Output format is correct and content is right, but the model is too predictable/repetitive — increase temperature slightly
Output is being cut off and content is complete — increase max tokens
Output is confidently wrong in the same direction repeatedly — reduce temperature (you may be in a high-probability bad-answer attractor)

Model Selection as a Parameter

Temperature, top-p, and max tokens are intra-model parameters. Model selection is the meta-parameter — which model handles the task at all.

Model selection by task type:

Complex reasoning, code, nuanced analysis: Claude Sonnet, Claude Opus, the current GPT-class flagship (model names in this table drift — verify the current flagship for each provider)
Speed-critical synthesis, summarization: Gemini Flash, Claude Haiku
Real-time search, live data: Grok, Perplexity
Cost-sensitive, high-volume classification: Gemini Flash, Claude Haiku

Running a complex reasoning task through a fast cheap model because it is cheaper produces expensive failures — bad output that cascades downstream. Running a simple classification task through a frontier reasoning model burns money without improving quality.

Right model for right task is the highest-leverage parameter decision you make — not temperature.

Lesson Drill

For any AI task you run regularly:

What temperature are you running? Is that actually right for the task type?
What is your max_tokens setting? Have you ever seen truncation? Is your buffer adequate?
Are you running the right model for the task complexity and cost profile?

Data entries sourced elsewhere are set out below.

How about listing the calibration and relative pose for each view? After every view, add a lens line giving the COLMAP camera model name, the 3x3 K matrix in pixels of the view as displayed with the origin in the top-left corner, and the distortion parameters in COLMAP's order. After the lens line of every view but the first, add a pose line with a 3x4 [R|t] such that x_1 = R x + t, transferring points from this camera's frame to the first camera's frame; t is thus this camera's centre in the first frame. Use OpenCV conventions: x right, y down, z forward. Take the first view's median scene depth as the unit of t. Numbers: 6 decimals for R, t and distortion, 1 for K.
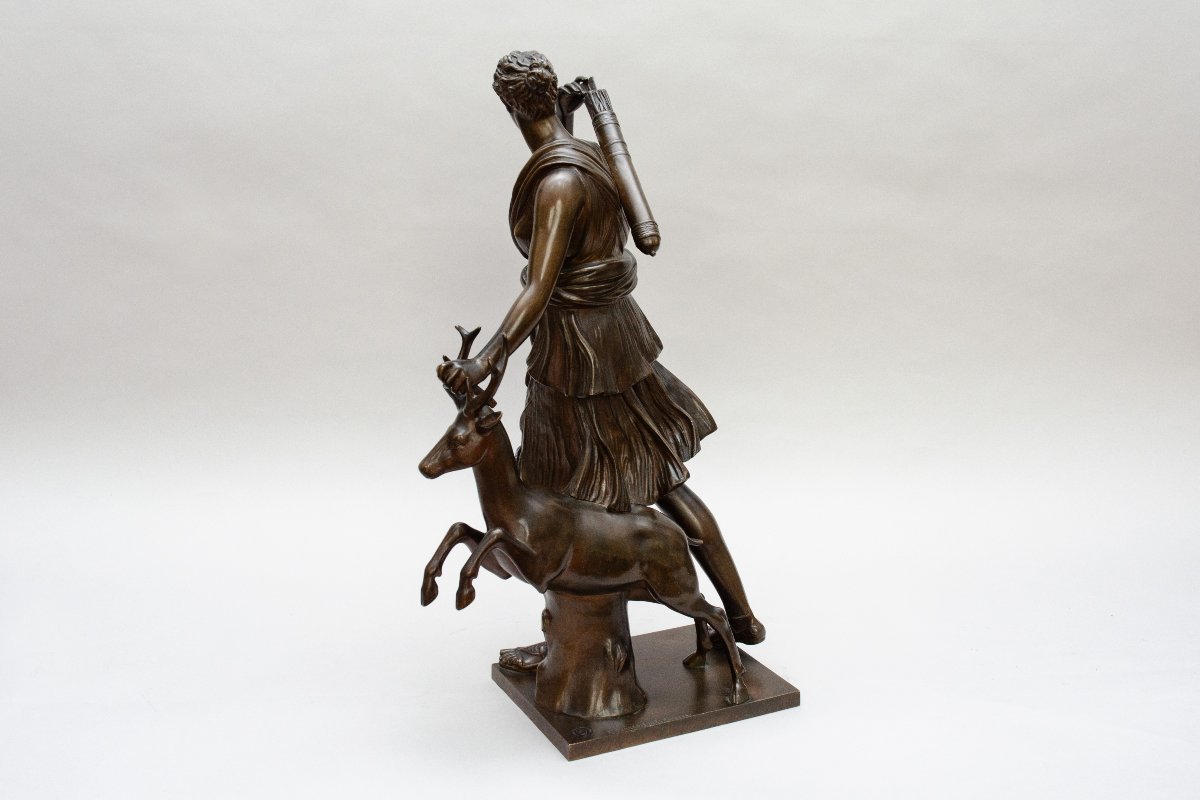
lens RADIAL K [[1320.6, 0, 589.8], [0, 1320.6, 399.4], [0, 0, 1]] dist [-0.019627, 0.000000]
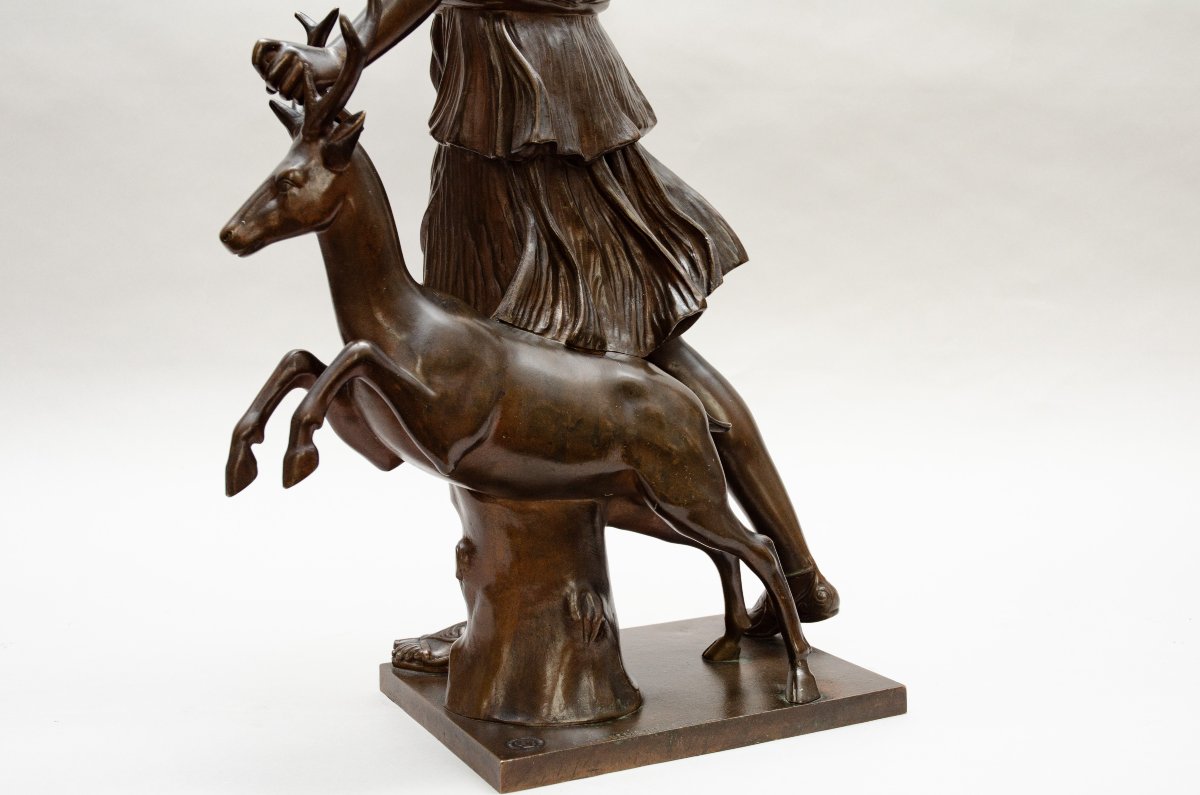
lens RADIAL K [[1466.6, 0, 610.2], [0, 1466.6, 389.7], [0, 0, 1]] dist [-0.013755, 0.000000]
pose [[0.999665, -0.015537, 0.020695, 0.019008], [0.018103, 0.991324, -0.130190, 0.182909], [-0.018492, 0.130521, 0.991273, 0.364591]]
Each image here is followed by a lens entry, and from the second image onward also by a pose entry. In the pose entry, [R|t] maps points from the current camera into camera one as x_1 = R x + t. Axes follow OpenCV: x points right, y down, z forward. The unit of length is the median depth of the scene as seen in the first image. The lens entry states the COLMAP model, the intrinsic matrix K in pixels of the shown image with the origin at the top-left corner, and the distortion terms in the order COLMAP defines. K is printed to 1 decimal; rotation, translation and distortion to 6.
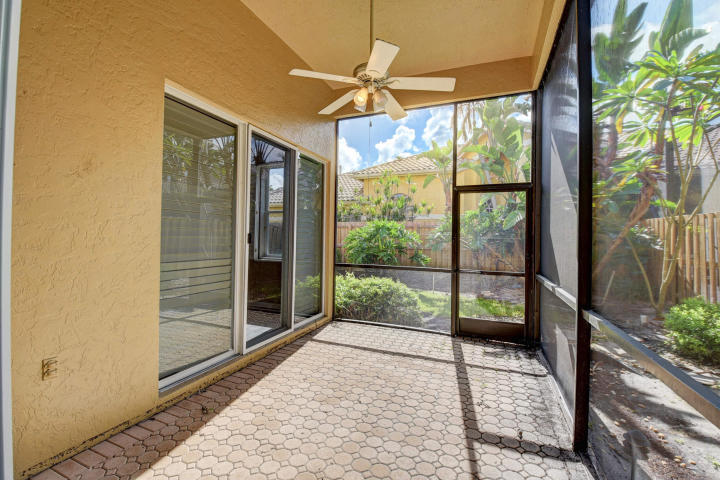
lens RADIAL K [[318.3, 0, 357.4], [0, 318.3, 235.9], [0, 0, 1]] dist [0.001462, -0.014326]
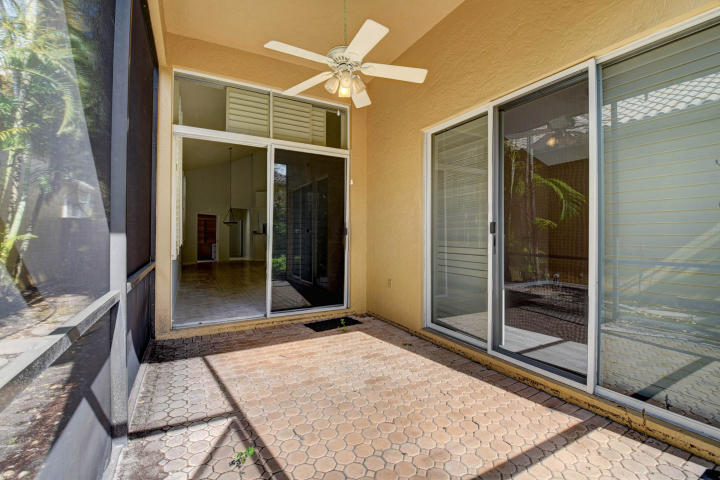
lens RADIAL K [[318.3, 0, 359.2], [0, 318.3, 236.4], [0, 0, 1]] dist [0.001462, -0.014326]
pose [[-0.632312, -0.009544, -0.774655, 0.592452], [-0.007860, 0.999952, -0.005903, 0.039767], [0.774674, 0.002356, -0.632357, 1.272722]]
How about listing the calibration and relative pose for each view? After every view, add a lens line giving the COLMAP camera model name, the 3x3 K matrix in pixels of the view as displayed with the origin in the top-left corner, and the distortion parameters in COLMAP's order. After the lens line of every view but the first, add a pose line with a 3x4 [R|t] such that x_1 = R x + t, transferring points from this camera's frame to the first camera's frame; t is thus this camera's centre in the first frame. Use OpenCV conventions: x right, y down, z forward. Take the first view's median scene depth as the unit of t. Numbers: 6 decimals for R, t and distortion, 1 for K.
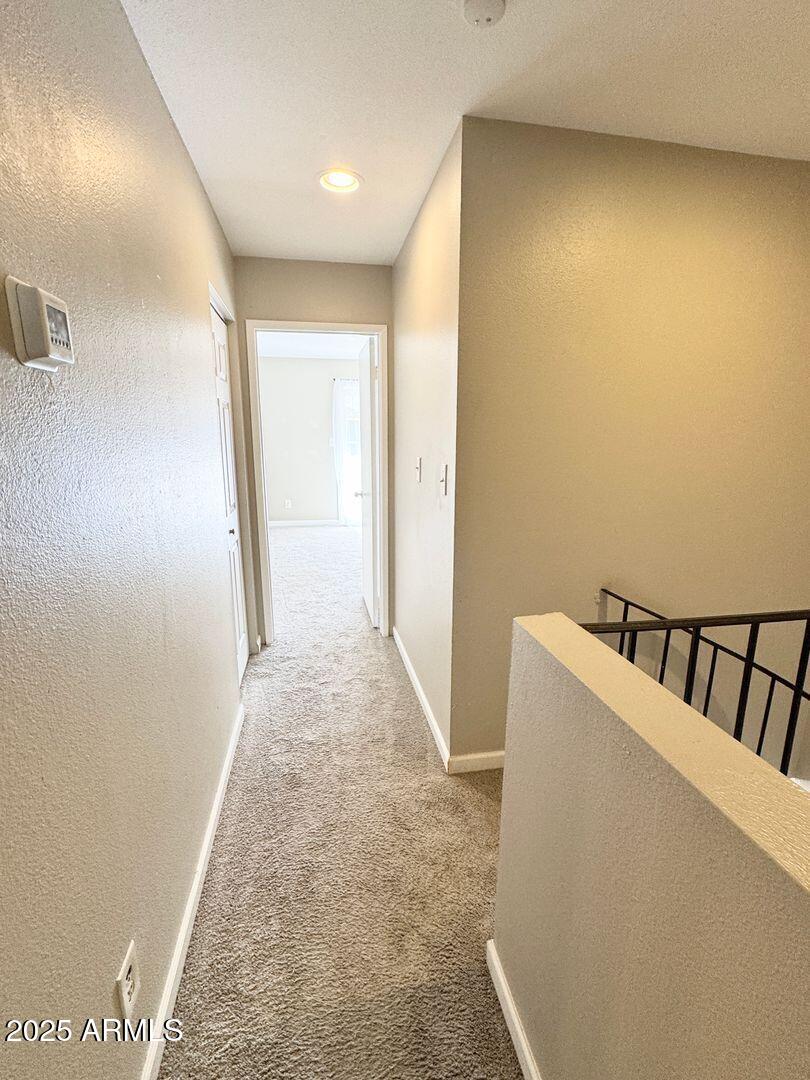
lens RADIAL K [[491.0, 0, 405.0], [0, 491.0, 540.0], [0, 0, 1]] dist [-0.002593, -0.000562]
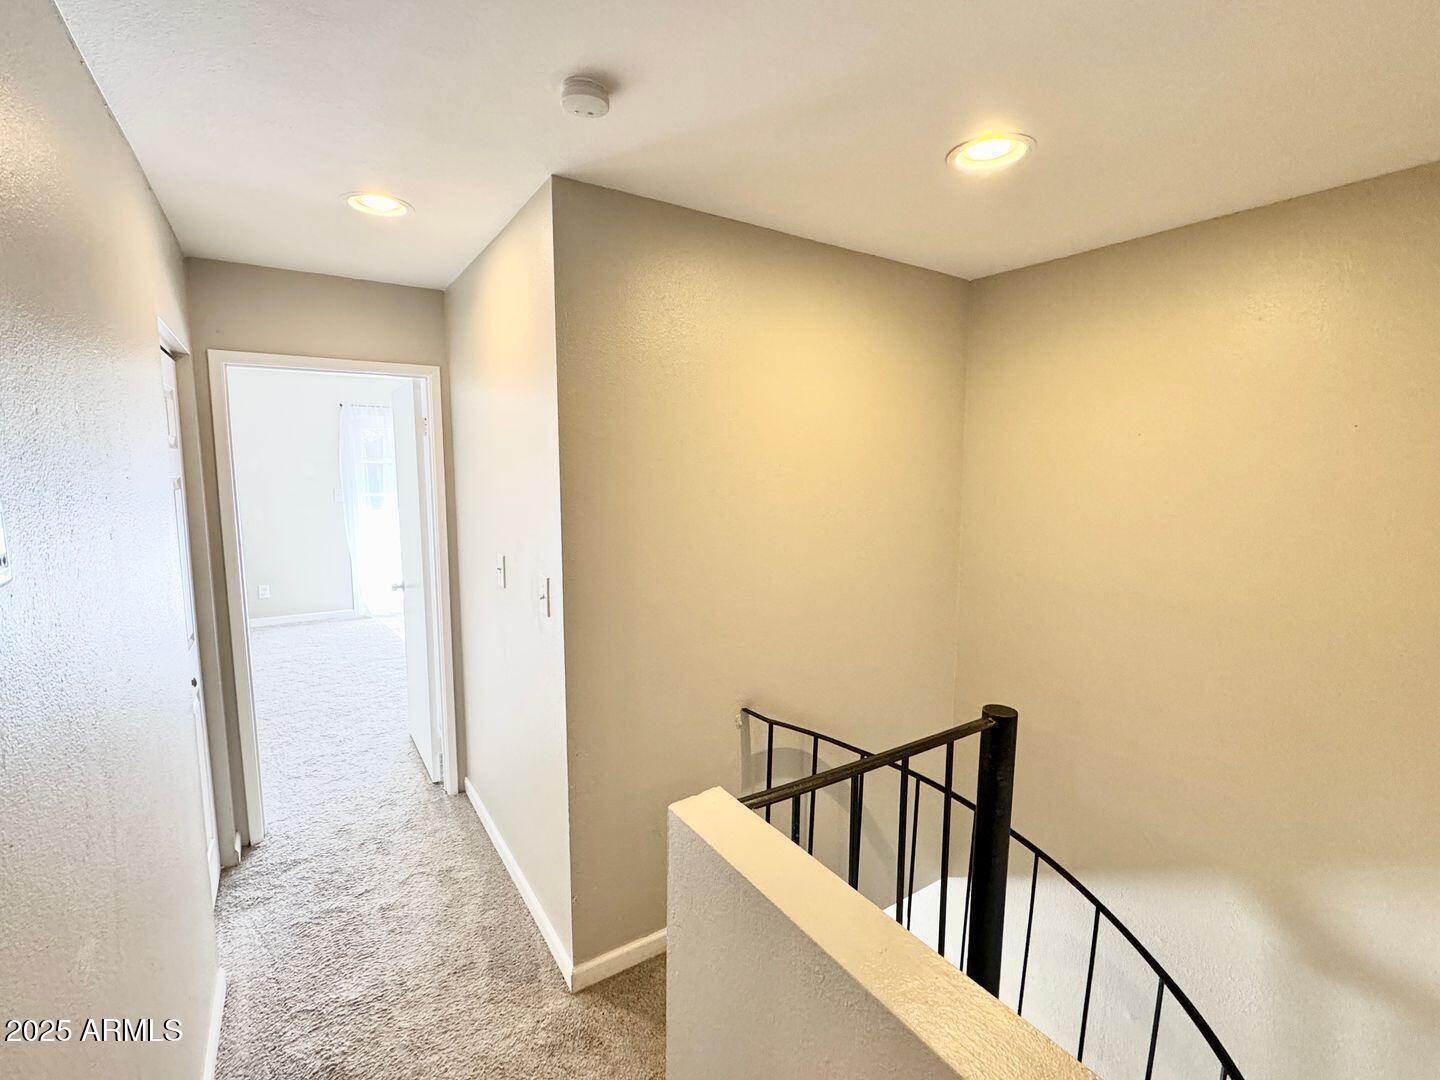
lens RADIAL K [[654.7, 0, 716.1], [0, 654.7, 537.7], [0, 0, 1]] dist [-0.002593, -0.000562]
pose [[0.923387, -0.043941, 0.381347, -0.045166], [0.078803, 0.993967, -0.076281, -0.086189], [-0.375695, 0.100488, 0.921279, -0.039473]]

Change one parameter, document the effect. Then return to the prompt and see if a prompt improvement outperforms the parameter change. In most cases, it will.

Bottom Line

Temperature sets variance — low for deterministic tasks, moderate for production, up to 1.0 for ideation only. Max tokens is a hard truncation limit — set it with buffer. Top-p is a tail-pruning mechanism — leave it at its default (1.0 on models that accept it) unless temperature adjustments alone are insufficient. On Anthropic's newest Opus-tier models, sampling parameters are gone entirely — prompting, effort, and adaptive thinking are the levers. Model selection is the most impactful parameter and the most neglected. Fix the prompt first. Tune parameters when the prompt is right and the variance or length profile is still wrong. The next lesson covers the infrastructure that makes all of this sustainable at scale: the prompt library.